Secondo il MITE, pertanto, non è possibile alcuna discrezionalità sia a livello nazionale che regionale o comunale nella definizione dei rifiuti che devono essere considerati rifiuti urbani.
Un’affermazione importante, che dovrebbe arginare tutti tentativi – in alcuni casi sostenuti dallo stesso ministero - di classificare come urbani i rifiuti generati da attività che, secondo le disposizioni dell’Unione Europea, sono in grado di produrre solo rifiuti speciali, come ad esempio le attività edili e quelle agricole o connesse all’agricoltura.
Rifiuti abbandonati
Il principio appena esposto – nella classificazione dei rifiuti “non è possibile alcuna discrezionalità sia a livello nazionale che regionale o comunale” – viene immediatamente contraddetto quando la nota afferma con riferimento ai rifiuti abbandonati che: “anche qualora costituiti da rifiuti da C&D – costruzione e demolizione - sono da considerarsi rifiuti urbani, ai sensi dell’art. 183 comma 1 lettera b-ter, punto 4), allorché per gli stessi non sia riconducibile ad alcuno la responsabilità dell’abbandono”. La Direttiva, invece, lo ha ricordato lo stesso ministero in una nota precedente, giunge ad affermare il principio secondo il quale anche i rifiuti derivanti da piccoli interventi edili “fai da te” sono da classificare come rifiuti speciali.

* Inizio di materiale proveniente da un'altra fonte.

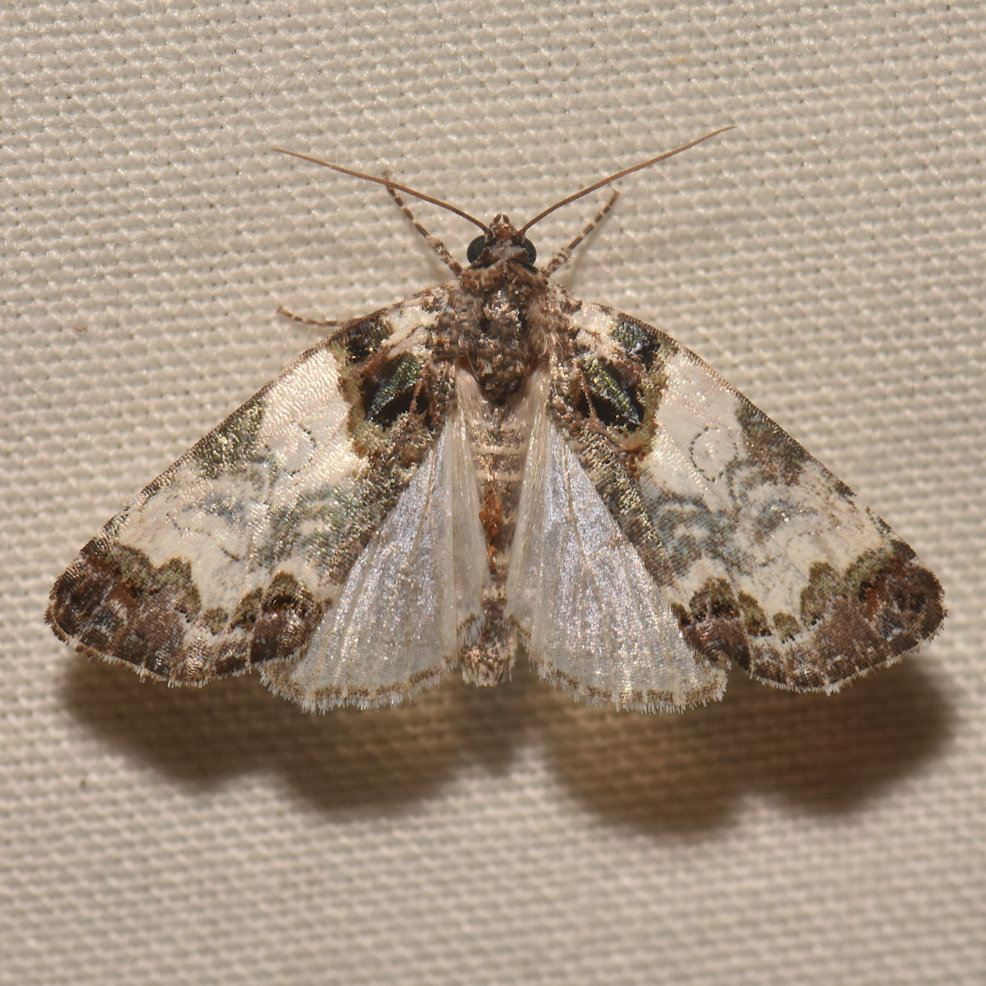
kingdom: Animalia
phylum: Arthropoda
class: Insecta
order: Lepidoptera
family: Noctuidae
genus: Cerma
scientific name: Cerma cerintha
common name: Tufted bird-dropping moth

Residui da manutenzione del verde
Tra i residui da manutenzione del verde, ricorda la nota ministeriale, non costituiscono rifiuti soltanto quelli che derivano da buone pratiche colturali, costituiti da paglia e altro materiale agricolo o forestale naturale non pericoloso, sempreché siano riutilizzati in agricoltura e in silvicoltura o per la produzione di energia da biomassa, anche al di fuori del luogo di produzione ovvero con cessione a terzi.
Secondo il ministero, inoltre, è possibile qualificare il residuo come sottoprodotto: “dimostrando la sussistenza delle condizioni previste dall’articolo 184-bis del decreto legislativo n. 152/2006”. Impresa, in realtà, del tutto impossibile se si considera che la prima delle condizioni citate prevede che i rifiuti decadano da un processo produttivo del quale sono parte integrante ma non direttamente desiderata (in questo caso si tratterebbe di prodotti) e, nel caso in esame, è piuttosto difficile considerare il taglio dell’erba o la potatura di una siepe come un processo produttivo, perché il processo produttivo dell’erba o delle piante è la natura e non certo un’attività di servizio come quella garantita dal giardiniere.

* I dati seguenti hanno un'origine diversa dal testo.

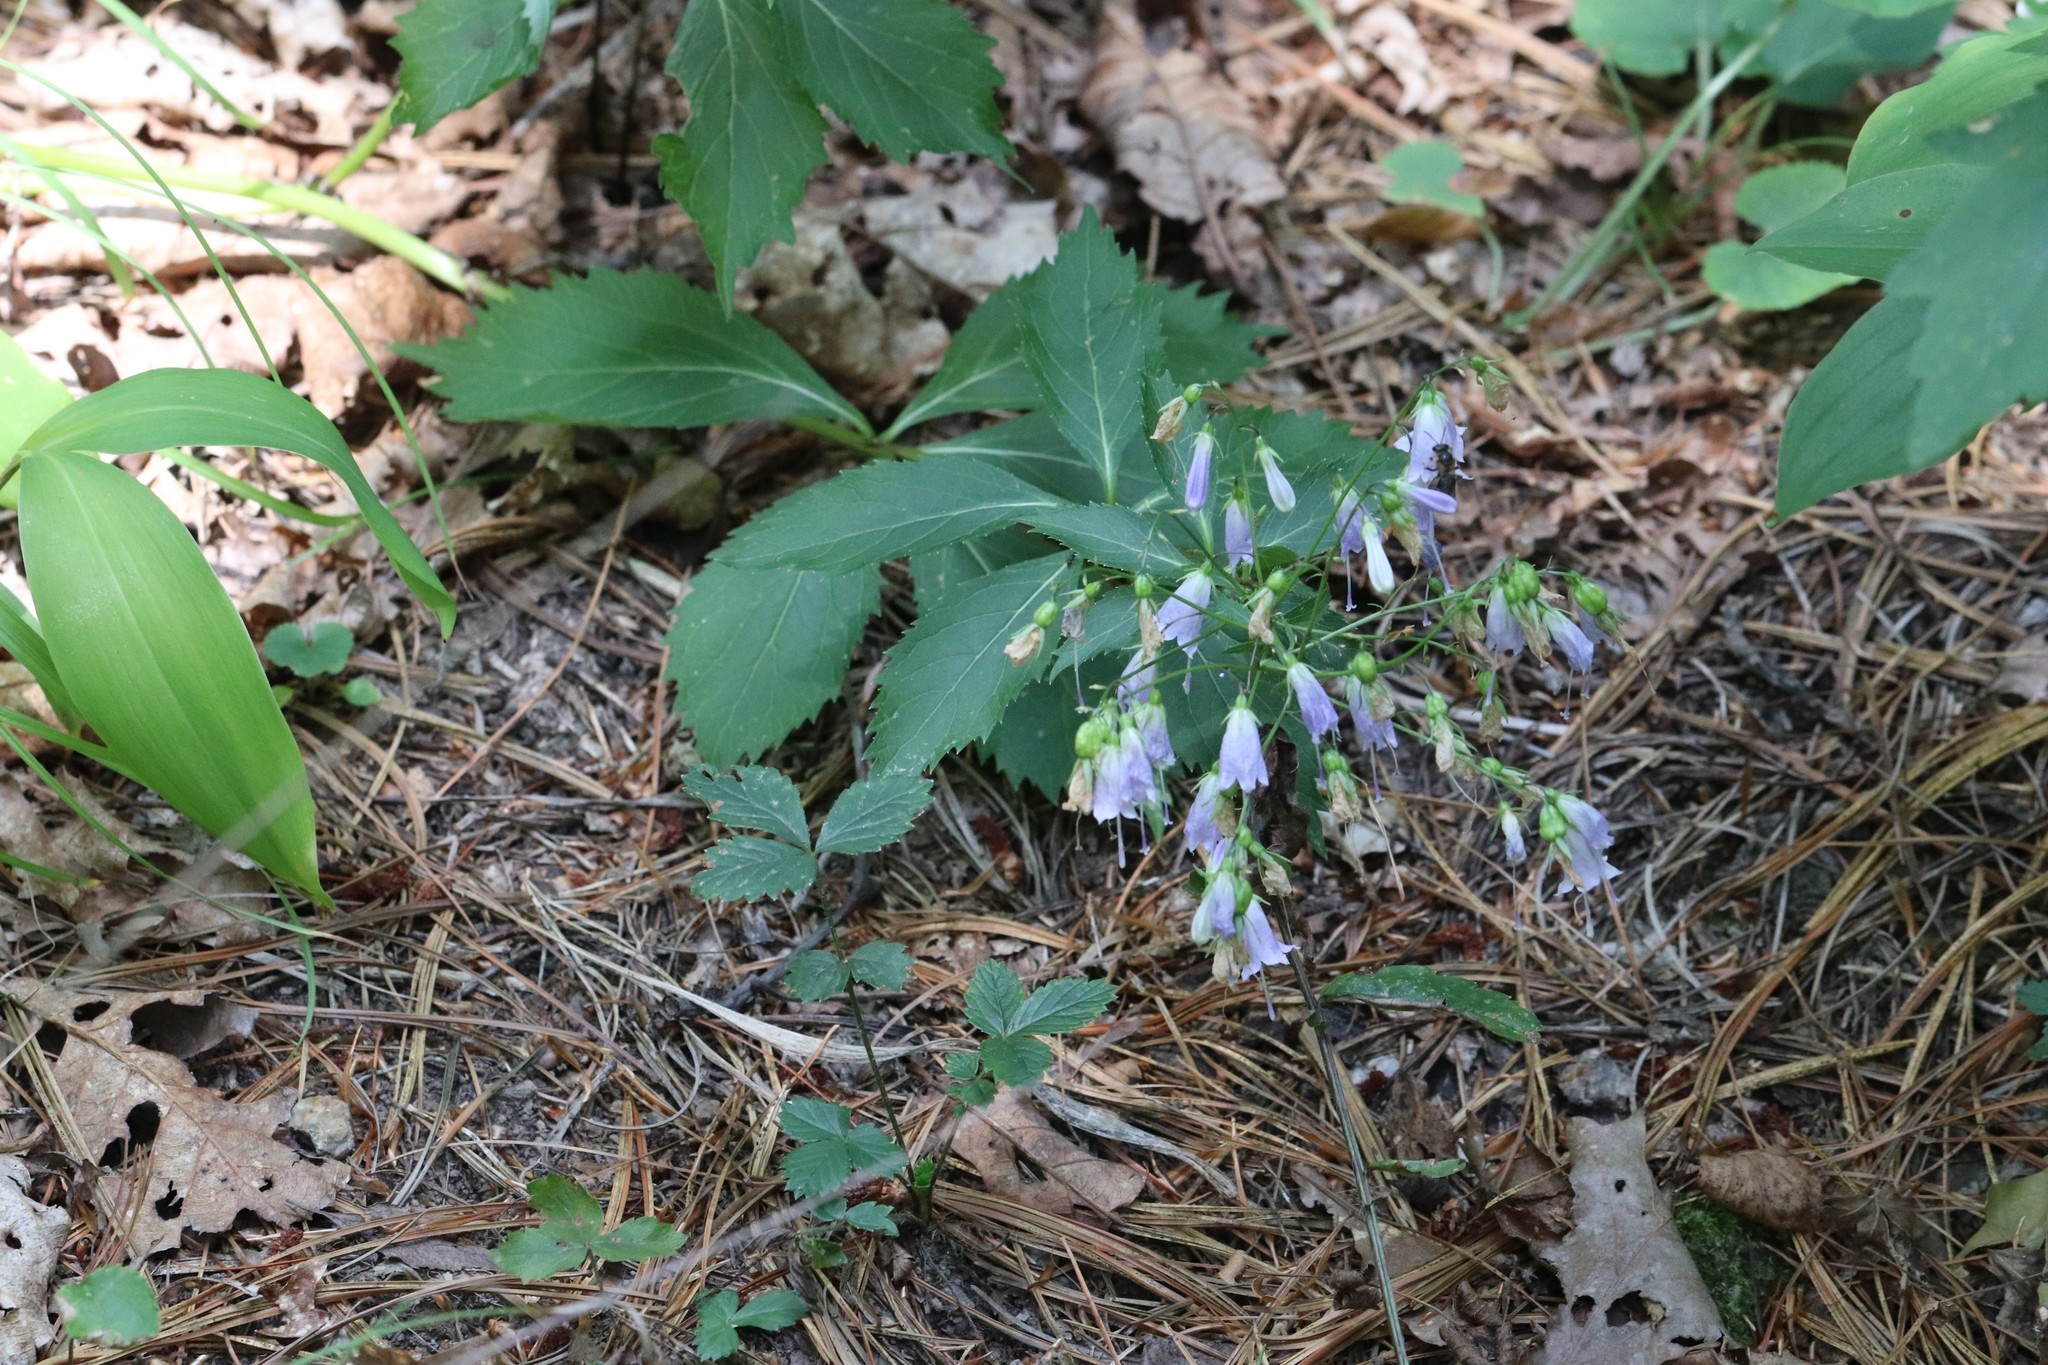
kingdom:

Con riferimento alla classificazione dei rifiuti, se derivano da attività di manutenzione del verde pubblico la nota ritiene che si tratti di rifiuti urbani; se sono prodotti da attività di manutenzione del verde privato posta in essere da una impresa secondo il MITE sono rifiuti speciali, “non risultando l’attività in questione ricompresa tra quelle individuate nell’allegato L-quinquies”. L’allegato citato comprende però le attività commerciali di vendita di piante e fiori che, utilizzando il criterio analogico introdotto dalla recente norma, si potrebbero considerare capaci di generare rifiuti simili a quelle dei giardinieri.
Infine, ed era piuttosto difficile avanzare dubbi in proposito, i rifiuti da attività di manutenzione del verde privato “fai da te”, posta in essere da privati devono essere qualificati come rifiuti urbani.
Molto opportuna la precisazione secondo la quale: anche nell’ipotesi di rifiuti speciali, è possibile utilizzare il codice EER 20 02 01, non risultando utile nessuno degli altri codici previsti per i rifiuti speciali.